Many of the loved ones and spouses of those who chose to volunteer in their community as fire fighters live with trepidation every time there is an emergency. They fear that their loved one might not return home.
And that is exactly what happened to Brittany Brouwer on June 20, 2004. Brouwer’s brother, Dustin Engel, who had just graduated from Lake Cowichan Secondary and was only 19-years-old at the time, was a volunteer fireman with the Sahtlam Fire Department. On his way to a call, Dustin was the victim of a horrible car accident that took his life.
Each year, the Fallen Firefighters Foundation of Canada honours fallen firefighters from the previous year. In 2005, Brouwer, her mother and grandmother, along with Dustin’s father, flew out to Ottawa to be part of the ceremony and to say goodbye to Dustin.
“It’s always the Sept. 11 weekend, so we flew out on the ninth and the memorial was held on Sept. 11, 2005. We got a medal saying ‘never to be forgotten’ on it and his name and the fire hall and then birth and death dates. Then they also give you a black helmet symbolizing honour, and it comes with a black pillow,” said Brouwer.
But as it turns out, Brouwer was able to witness the honouring of her brother a second time as the Fallen Firefighters Foundation of Canada had successfully completed and unveiled the Canadian Firefighters Memorial located in LeBreton Flats, Ottawa on Sept. 10, 2012.
The memorial consists of a wall with the names of all fallen firefighters across the country (1,100 since 1848), and a bronze statue of a firefighter. The bronze for the statue was donated by fire departments from across the country — including the Cowichan Valley — in the form of old bronze couplings.

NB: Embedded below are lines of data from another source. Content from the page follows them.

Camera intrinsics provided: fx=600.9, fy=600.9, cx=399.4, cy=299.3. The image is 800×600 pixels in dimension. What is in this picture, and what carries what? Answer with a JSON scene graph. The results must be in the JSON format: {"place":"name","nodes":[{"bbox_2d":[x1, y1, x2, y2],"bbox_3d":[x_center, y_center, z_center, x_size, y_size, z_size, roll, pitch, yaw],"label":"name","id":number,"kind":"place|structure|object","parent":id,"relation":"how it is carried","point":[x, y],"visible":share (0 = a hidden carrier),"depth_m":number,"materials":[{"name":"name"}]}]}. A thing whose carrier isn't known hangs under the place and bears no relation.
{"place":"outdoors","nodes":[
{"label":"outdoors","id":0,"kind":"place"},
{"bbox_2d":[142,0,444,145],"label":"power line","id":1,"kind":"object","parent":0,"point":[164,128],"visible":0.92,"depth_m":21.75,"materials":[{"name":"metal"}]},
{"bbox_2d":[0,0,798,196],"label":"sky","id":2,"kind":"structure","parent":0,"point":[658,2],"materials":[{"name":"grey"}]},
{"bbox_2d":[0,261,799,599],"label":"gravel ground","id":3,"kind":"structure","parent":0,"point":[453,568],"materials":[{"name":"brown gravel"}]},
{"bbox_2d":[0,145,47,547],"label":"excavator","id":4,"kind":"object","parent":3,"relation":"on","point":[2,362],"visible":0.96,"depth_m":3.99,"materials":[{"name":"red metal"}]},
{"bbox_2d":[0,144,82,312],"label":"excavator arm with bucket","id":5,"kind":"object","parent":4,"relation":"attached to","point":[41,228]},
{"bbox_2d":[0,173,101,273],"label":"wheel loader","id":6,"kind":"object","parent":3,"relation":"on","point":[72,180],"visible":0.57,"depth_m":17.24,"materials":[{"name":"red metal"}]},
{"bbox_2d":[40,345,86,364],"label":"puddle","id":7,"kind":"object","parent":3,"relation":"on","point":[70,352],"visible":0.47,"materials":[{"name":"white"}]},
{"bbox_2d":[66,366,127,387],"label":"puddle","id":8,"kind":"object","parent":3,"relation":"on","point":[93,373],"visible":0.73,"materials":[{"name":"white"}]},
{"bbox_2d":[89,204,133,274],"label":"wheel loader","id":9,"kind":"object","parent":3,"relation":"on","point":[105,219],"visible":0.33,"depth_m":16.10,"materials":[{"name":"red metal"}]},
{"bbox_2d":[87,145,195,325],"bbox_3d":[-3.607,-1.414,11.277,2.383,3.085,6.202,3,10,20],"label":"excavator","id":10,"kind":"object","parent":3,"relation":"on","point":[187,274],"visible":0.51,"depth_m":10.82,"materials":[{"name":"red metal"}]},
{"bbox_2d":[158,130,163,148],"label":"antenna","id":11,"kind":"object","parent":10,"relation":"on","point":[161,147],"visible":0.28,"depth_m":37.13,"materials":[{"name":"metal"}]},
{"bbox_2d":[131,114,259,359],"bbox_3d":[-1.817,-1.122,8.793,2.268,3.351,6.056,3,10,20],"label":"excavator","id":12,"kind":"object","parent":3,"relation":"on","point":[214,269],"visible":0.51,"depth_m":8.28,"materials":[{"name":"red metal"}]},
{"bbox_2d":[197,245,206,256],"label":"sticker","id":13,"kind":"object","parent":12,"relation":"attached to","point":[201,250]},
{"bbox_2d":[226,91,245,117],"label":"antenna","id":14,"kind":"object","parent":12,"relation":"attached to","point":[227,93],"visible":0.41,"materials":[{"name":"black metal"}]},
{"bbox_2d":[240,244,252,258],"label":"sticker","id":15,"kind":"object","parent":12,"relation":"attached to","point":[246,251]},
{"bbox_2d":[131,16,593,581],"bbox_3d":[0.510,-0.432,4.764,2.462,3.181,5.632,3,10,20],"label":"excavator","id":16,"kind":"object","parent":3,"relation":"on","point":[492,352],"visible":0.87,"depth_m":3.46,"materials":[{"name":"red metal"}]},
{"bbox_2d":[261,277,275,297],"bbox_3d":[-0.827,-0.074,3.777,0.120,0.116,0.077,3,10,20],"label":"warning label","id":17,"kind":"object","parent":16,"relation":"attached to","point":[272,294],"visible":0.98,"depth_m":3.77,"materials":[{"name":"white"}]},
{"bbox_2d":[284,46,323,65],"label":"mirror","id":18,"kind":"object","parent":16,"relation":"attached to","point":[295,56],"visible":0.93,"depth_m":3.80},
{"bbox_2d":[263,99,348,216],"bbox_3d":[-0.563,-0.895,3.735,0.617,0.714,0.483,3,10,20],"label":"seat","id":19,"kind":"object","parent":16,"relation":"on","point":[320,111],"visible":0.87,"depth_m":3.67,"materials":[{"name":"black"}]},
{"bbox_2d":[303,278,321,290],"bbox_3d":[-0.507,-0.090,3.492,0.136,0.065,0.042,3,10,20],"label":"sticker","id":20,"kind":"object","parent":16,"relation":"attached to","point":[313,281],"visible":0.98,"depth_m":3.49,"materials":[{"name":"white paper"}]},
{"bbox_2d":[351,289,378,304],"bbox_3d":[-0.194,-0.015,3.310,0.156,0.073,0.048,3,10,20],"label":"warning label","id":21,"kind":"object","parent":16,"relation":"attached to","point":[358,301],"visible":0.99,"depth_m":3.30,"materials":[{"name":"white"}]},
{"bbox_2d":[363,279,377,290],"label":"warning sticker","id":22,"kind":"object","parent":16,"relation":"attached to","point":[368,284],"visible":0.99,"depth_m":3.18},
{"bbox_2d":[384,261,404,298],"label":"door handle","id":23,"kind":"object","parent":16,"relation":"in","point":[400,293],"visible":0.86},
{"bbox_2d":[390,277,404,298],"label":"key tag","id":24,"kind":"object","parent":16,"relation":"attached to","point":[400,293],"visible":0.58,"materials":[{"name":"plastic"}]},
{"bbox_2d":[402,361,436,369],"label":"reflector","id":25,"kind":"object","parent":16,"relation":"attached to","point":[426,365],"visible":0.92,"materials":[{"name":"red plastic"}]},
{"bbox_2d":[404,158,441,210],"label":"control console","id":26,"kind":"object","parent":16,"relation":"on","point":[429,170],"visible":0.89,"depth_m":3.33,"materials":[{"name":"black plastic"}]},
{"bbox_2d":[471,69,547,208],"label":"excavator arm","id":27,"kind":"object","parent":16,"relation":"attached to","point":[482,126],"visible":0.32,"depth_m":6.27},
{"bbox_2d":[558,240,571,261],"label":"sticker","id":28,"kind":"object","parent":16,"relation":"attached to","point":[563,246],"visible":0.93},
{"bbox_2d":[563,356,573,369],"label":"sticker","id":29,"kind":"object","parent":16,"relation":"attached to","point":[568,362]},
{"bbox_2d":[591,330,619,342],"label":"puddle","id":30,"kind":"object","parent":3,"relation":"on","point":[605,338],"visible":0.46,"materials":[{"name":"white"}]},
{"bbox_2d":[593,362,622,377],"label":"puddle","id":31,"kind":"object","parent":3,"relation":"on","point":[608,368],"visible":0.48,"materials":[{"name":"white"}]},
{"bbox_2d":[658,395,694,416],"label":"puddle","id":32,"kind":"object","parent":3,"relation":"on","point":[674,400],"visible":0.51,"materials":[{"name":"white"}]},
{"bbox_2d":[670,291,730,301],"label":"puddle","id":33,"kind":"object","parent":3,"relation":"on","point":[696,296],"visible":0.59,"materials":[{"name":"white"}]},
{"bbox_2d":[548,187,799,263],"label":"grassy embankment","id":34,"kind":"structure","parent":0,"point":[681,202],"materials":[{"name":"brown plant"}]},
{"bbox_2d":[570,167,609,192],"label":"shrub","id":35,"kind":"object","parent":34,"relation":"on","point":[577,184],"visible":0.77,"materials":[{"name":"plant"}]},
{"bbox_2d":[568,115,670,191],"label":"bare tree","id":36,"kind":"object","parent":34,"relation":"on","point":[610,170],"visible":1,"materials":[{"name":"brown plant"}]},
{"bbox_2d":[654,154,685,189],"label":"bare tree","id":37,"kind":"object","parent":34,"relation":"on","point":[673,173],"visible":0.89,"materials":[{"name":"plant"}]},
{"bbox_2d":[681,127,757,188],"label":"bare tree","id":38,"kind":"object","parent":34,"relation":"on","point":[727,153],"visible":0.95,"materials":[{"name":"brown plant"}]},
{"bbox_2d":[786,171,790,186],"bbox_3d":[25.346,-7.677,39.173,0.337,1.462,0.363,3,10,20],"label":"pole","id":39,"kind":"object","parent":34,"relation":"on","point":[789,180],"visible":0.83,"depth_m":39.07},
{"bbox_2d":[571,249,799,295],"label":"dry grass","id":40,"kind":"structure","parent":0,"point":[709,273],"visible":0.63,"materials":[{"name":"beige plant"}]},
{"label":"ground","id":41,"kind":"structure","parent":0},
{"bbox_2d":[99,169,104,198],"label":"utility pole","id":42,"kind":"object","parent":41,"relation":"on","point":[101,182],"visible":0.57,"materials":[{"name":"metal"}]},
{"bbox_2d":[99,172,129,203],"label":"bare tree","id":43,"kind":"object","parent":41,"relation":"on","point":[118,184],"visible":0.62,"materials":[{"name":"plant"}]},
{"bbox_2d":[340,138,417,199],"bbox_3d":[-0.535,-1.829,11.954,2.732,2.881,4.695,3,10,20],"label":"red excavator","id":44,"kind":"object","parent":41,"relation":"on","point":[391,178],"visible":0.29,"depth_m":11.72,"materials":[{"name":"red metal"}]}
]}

On this second trip to Ottawa, Brouwer went with her husband Darryl who grew up in Lake Cowichan and is now a volunteer firefighter with the Chemainus Fire Department.
“Even though they were honouring those people who died last year, it was still so we could see his name engraved on a wall and kind of almost like a finalizing of everything,” said Brouwer.
Brouwer says that to see the memorial and take part in the ceremony was a different experience than when she flew out to Ottawa the last time.
“Whereas last time it was more of a shock, where you’re upset and you’re angry and mad and sad. Where this time I flew out I was older and we’d mourned and accepted that this had happened. And now it was more of an honour to go out.”
But it was also a day of emotion and coming to really understand just how much firefighters care about the members of their communities.
“They were so amazing. They have their heart on their sleeves, they care so much about you. They don’t even know you, but when I went there the people that I met eight years ago still remembered my name.
“The day before the ceremony they did an official reading of every single fireman’s name on the wall because they wanted everybody to know that they’re still included in the ceremony, which was amazing because, although the ceremony was about the six who died last year, it was really about everybody’s name on that wall.”
Brouwer says that after her brother passed away, it took her years to come to terms with it enough to even get her own driver’s license. And when her husband signed up to be a firefighter, she says she had a hard time accepting it.
“When he wanted to be a firefighter at first I was like, no way, you’re not doing this. I can’t go through this again. But then I had to have the perception that accidents happen and that was an accident. My brother didn’t chose to die, nobody does. So it took me a while to be okay with it.”
Brouwer has kept the memory of her brother alive over the years on her own by participating in the Great Lake Walk and raising $1,000 which she donated towards the creation of the Firefighters Memorial, and by having a bench installed in his memory at Pt. Ideal last December. The bench overlooks the lake and the marina and Brouwer says this is fitting because he was a sailor and fisherman and loved the water in general.
“It was totally meant to be,” said Brouwer.
She adds that this bench was important not only to her, but to others who want to remember Dustin and did not feel comfortable going to the crash site each year.
“I would have people telling me that they wanted to go to the crash site, but they would tell me that they can’t anymore, it’s just too heartbreaking, it’s too sad. I would always go there, but it isn’t a very nice place to remember somebody. You want to remember somebody where they had a great time and it’s more of a happy place.”
Dustin’s ashes were recently placed in a wall beside his grandmother – who passed away in May of this year – in the Cedar Cemetery.
Brouwer says you never get over having lost a loved one, but with time there does come healing.
“It definitely hits me once in a while. You don’t get over it, but it does get easier.”